Quand les mots sont usés d'avoir donné leur voix… chantait Mannick. Les mots qui ne font plus l'amour, il faut les mettre en quarantaine, et dire tout simplement je t'aime avec de la musique autour. Vassilis Alexakis a choisi une variante de musique, les mots étrangers.

Nous avons pris une b… de veste de râteau il y a quinze jours, après une série d'autres. Pour plein de bonnes raisons sans doute ; l'une de celles-ci, qui me touche directement comme blogueur, c'est que nos mots sont usés. Je l'ai ressenti ces dernières semaines : j'avais de plus en plus de mal à trouver le mot juste, la phrase qui tient, le slogan qui porte. Et comme nous n'avions que ça au Centre pour convaincre, les mots — contre ceux qui avaient le pouvoir, ceux qui avaient les non-dits, ceux qui avaient les éructations et postillons — si nous ne les avons plus, nous sommes vidés, brisés.

Une amie croisée dans le train vendredi matin me parlait de ce qui se passait "depuis cinq jours". Cinq seulement ? Ça m'a bluffé. J'étais tellement passé à autre chose, je m'imaginais que l'élection était passée depuis des semaines et des semaines.

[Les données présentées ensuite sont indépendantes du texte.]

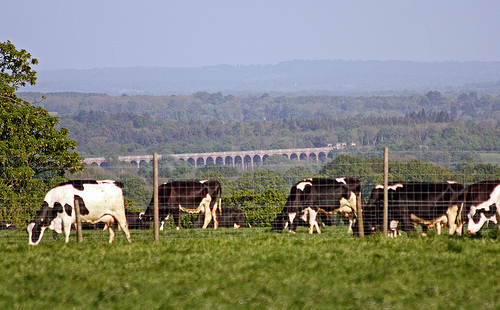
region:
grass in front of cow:
[111, 251, 212, 306]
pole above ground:
[366, 138, 408, 219]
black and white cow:
[253, 170, 363, 251]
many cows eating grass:
[26, 111, 484, 276]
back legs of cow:
[83, 212, 151, 260]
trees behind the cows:
[158, 85, 280, 147]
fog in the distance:
[256, 44, 329, 88]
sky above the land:
[158, 6, 250, 64]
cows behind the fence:
[41, 134, 401, 280]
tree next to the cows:
[0, 92, 80, 149]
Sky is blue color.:
[58, 18, 343, 51]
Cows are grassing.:
[5, 148, 498, 266]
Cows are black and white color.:
[32, 170, 472, 255]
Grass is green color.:
[80, 240, 426, 295]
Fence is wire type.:
[20, 165, 450, 230]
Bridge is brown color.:
[55, 135, 380, 180]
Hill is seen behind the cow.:
[25, 55, 480, 101]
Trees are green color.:
[5, 86, 50, 196]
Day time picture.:
[11, 27, 468, 288]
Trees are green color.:
[11, 102, 486, 235]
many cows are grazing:
[22, 162, 479, 254]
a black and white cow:
[5, 169, 135, 251]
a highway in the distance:
[116, 137, 360, 177]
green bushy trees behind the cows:
[92, 97, 396, 156]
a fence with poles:
[131, 152, 468, 242]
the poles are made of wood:
[133, 140, 171, 253]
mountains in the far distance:
[35, 34, 470, 104]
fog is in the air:
[53, 16, 456, 83]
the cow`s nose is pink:
[461, 225, 475, 239]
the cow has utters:
[311, 202, 361, 224]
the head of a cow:
[17, 210, 54, 251]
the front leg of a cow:
[55, 215, 81, 250]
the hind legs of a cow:
[103, 212, 139, 244]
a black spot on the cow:
[71, 192, 93, 215]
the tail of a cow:
[213, 181, 227, 216]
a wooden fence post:
[143, 145, 169, 245]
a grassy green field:
[2, 226, 499, 308]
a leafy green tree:
[0, 38, 92, 230]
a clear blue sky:
[0, 0, 499, 67]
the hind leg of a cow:
[111, 210, 138, 248]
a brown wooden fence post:
[147, 147, 172, 248]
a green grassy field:
[1, 226, 498, 307]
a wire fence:
[0, 145, 499, 246]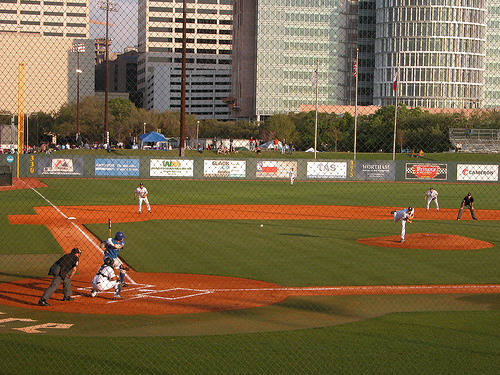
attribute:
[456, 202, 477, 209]
hands —  man's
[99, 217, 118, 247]
bat — for baseball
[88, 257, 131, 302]
catcher — for  baseball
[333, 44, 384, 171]
pole — tall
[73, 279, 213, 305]
white lines —  White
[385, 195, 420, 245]
pitcher — for  baseball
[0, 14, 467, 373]
field — for baseball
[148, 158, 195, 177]
banner — for  baseball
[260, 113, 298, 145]
tree — green, large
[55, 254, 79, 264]
shirt —  umpire's,  black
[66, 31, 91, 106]
pole —  light,  tall,  long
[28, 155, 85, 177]
banner — for  baseball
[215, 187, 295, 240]
baseball — in air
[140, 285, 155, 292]
home plate — for  home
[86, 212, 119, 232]
bat — for baseball 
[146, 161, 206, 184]
banner — for  baseball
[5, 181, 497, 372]
field — for  baseball , for base ball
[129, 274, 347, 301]
lines —  of chalk,  white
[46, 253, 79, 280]
vest —  black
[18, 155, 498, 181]
wall — of outfield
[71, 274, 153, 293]
box —  batter's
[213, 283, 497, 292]
line —  white,   long 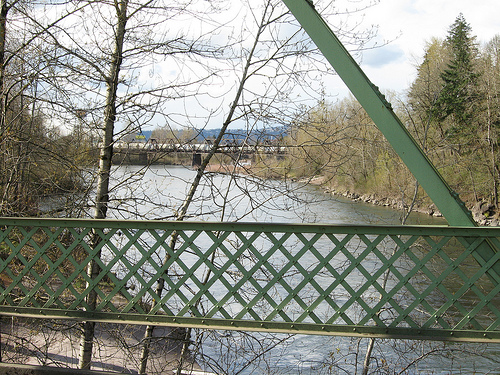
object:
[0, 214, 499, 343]
fence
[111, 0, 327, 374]
trees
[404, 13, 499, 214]
pine tree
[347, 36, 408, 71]
clouds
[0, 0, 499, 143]
sky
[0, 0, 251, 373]
trees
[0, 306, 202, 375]
river bank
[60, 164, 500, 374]
water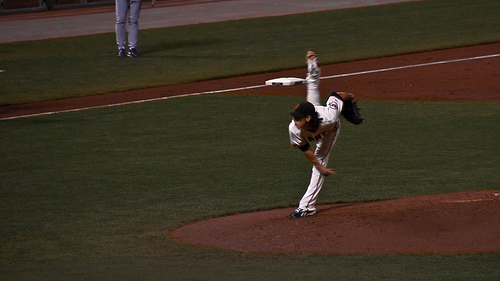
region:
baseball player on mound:
[257, 30, 390, 211]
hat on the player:
[283, 100, 311, 121]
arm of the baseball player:
[301, 153, 328, 181]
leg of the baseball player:
[282, 180, 328, 227]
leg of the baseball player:
[302, 48, 323, 95]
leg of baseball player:
[111, 43, 129, 58]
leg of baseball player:
[123, 38, 156, 65]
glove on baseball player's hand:
[343, 104, 363, 126]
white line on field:
[364, 63, 381, 77]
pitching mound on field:
[344, 214, 471, 242]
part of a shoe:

Une décennie se termine bientôt. Le 2 septembre 2002, je rédigeais mon petit manifeste perso "pour un parti démocrate". Puis j'ai adhéré à ce qui promettait de devenir ce parti, et la promesse s'est effectivement réalisée avec le Mouvement Démocrate. J'ai été "repéré" au hasard d'un Congrès par le Président du parti, j'ai contribué comme j'ai pu à la campagne et à la construction du MoDem. Nous menions un combat qui me semblait et me semble toujours le bon, celui de l'intérêt national, d'une France solidaire, celui de permettre à notre société française de trouver sa place dans un monde nouveau.

En apparence, l'échec est complet. La société française, l'opinion publique, nous a un peu regardés, écoutés, appréciés, et jetés. Nos demi-victoires se comptent sur les doigts d'une ou deux mains. Les acheteurs des autoroutes ont dû payer un ou deux milliards de plus que prévus, mais ils ont bien eu leurs autoroutes, en gagnant encore une dizaine de milliards sur le dos du contribuable ou de ses enfants. Le fichier Edvige au nom charmant a été retoqué, mais les gouvernements en ont fait passer une série d'autres aux noms plus discrets. Jean Sarkozy a renoncé à la présidence de l'Epad, mais elle a été à Joëlle Ceccaldi-Raynaud. L'opinion publique a reconnu que la sortie de crise demanderait de "produire en France", mais a porté au pouvoir le parti le plus étranger aux entreprises et à l'économie réelle. So what?

Pour construire un avenir démocrate pour la France, il ne reste plus grand chose.

  • Un million ou deux de financement public (selon le nombre de députés ou sénateurs qui verseraient leur obole chez nous au lieu de le faire chez M. Borloo) au lieu de quatre avant : vague de licenciements en perspective ; j'espère que le Conseil National du 30 juin aura le courage d'en parler, des personnes qui perdent leur travail (plutôt que de la frustration des bénévoles battus).
  • Un immeuble qui appartient à l'UDF, et un comité provisoire de l'UDF qui va devoir décider quoi en faire, d'ici fin 2013, terme de son mandat triennal.
  • Un nom connu, François Bayrou, classé avec Mendès, Rocard, Barre ou Delors dans la catégorie des espoirs déçus.

Même nos mots sont usés, mais bon ! Les majorités électorales contraires n'auront pas ma liberté de penser.

C'est elle qui m'a conduit à créer ce site il y a bientôt dix ans, à laisser mon entreprise pour un engagement politique, à me porter cinq fois candidat aux élections. Reste à trouver comment tout ce temps passé pourra être efficace, utile, devenir une réussite.

Personne ne nous donnera la liberté. Personne ne nous donnera l'indépendance. Le voleur qui nous vole a raison, c'est vous qui avez tort de vous laisser voler. C'est tout. Norbert Zongo.

Corrections de style sur le 4ème paragraphe — 25 juin, 23:50, après les commentaires 1 et 2.